(To be done):
Please swap "pose" for "camera" throughout the data below and give it back otherwise unchanged, leaving out the pictures.

*****

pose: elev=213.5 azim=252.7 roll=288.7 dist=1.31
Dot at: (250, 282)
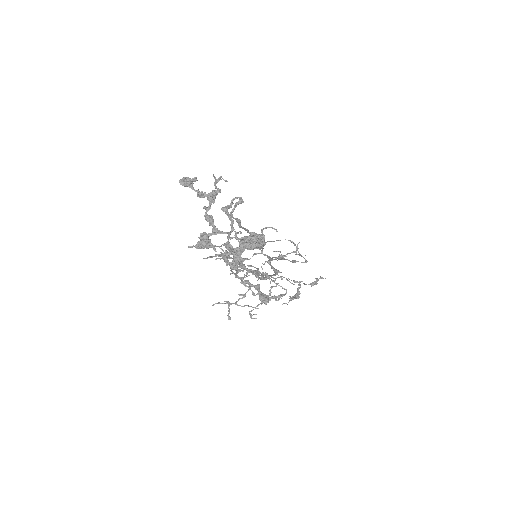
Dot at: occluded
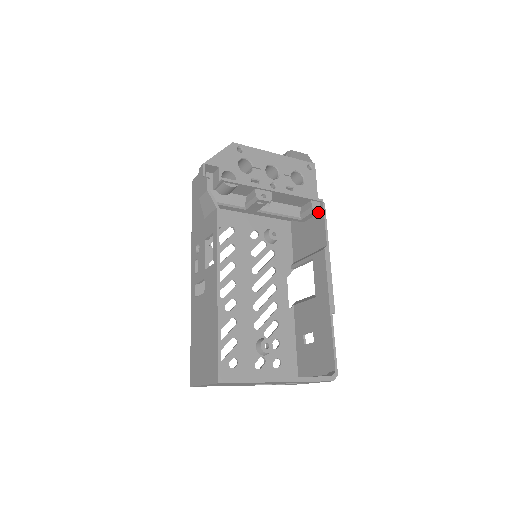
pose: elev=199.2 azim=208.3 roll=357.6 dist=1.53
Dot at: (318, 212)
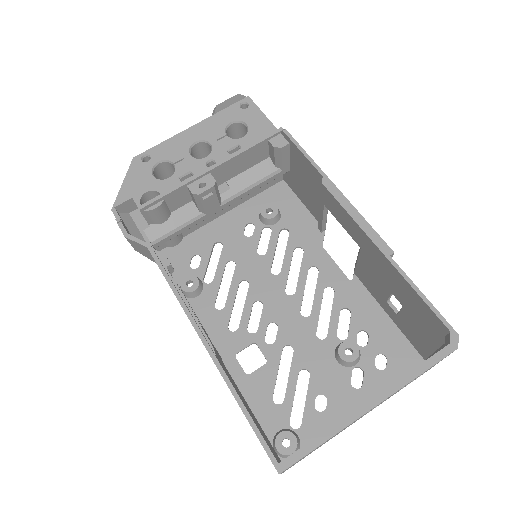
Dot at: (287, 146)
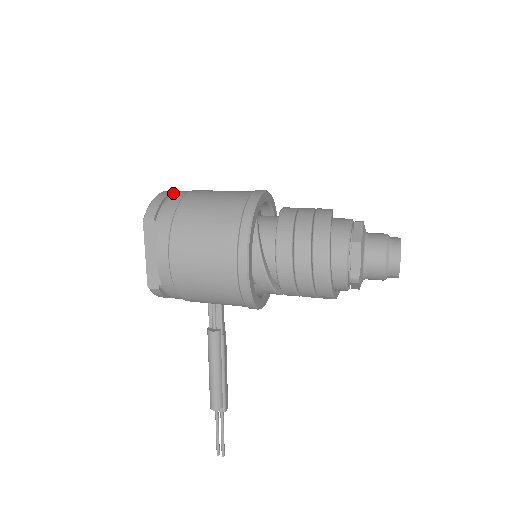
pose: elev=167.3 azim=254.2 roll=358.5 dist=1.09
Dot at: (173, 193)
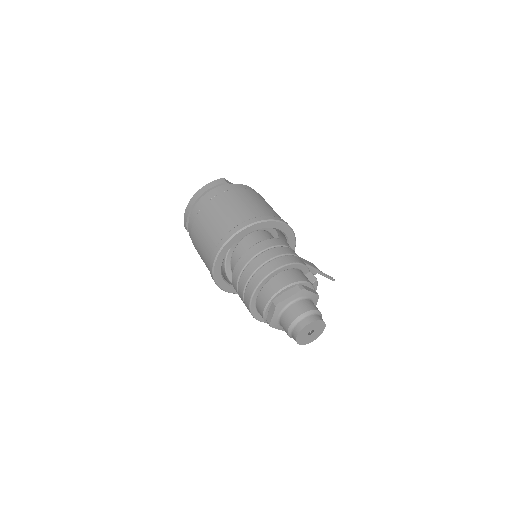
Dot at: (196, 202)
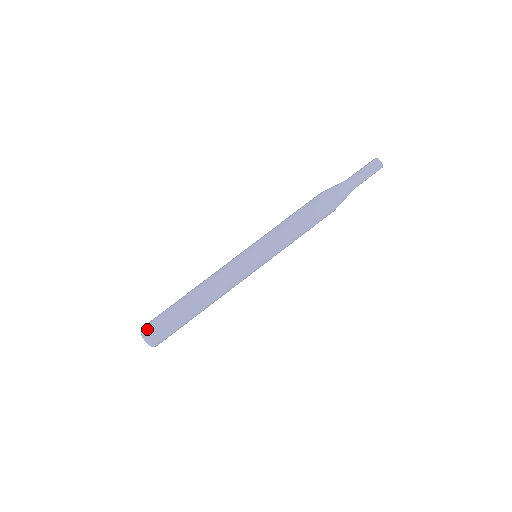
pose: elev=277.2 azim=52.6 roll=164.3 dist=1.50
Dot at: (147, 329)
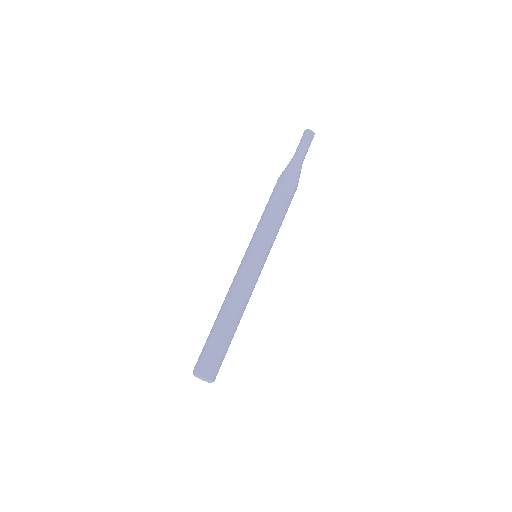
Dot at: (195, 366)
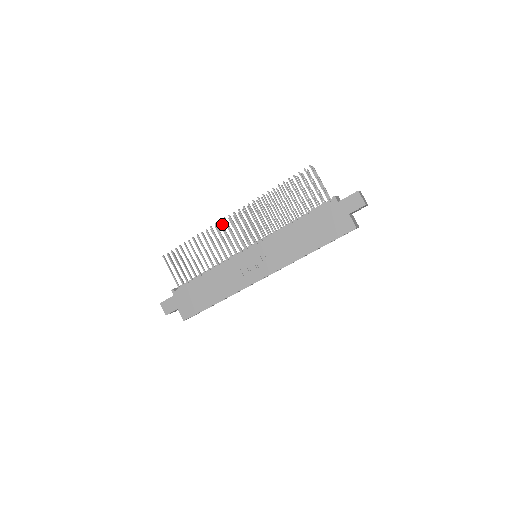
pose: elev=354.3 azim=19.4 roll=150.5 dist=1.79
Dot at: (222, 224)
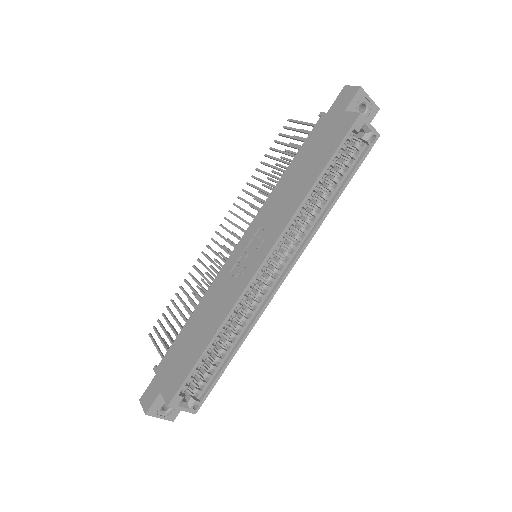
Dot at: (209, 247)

*****

(Full response):
camera: elev=213.5 azim=252.7 roll=288.7 dist=1.31
Dot at: (250, 282)
Dot at: occluded
camera: elev=199.2 azim=208.3 roll=357.6 dist=1.53
Dot at: (318, 212)
Dot at: (287, 146)
camera: elev=167.3 azim=254.2 roll=358.5 dist=1.09
Dot at: (173, 193)
Dot at: (196, 202)
camera: elev=277.2 azim=52.6 roll=164.3 dist=1.50
Dot at: (147, 329)
Dot at: (195, 366)
camera: elev=354.3 azim=19.4 roll=150.5 dist=1.79
Dot at: (222, 224)
Dot at: (209, 247)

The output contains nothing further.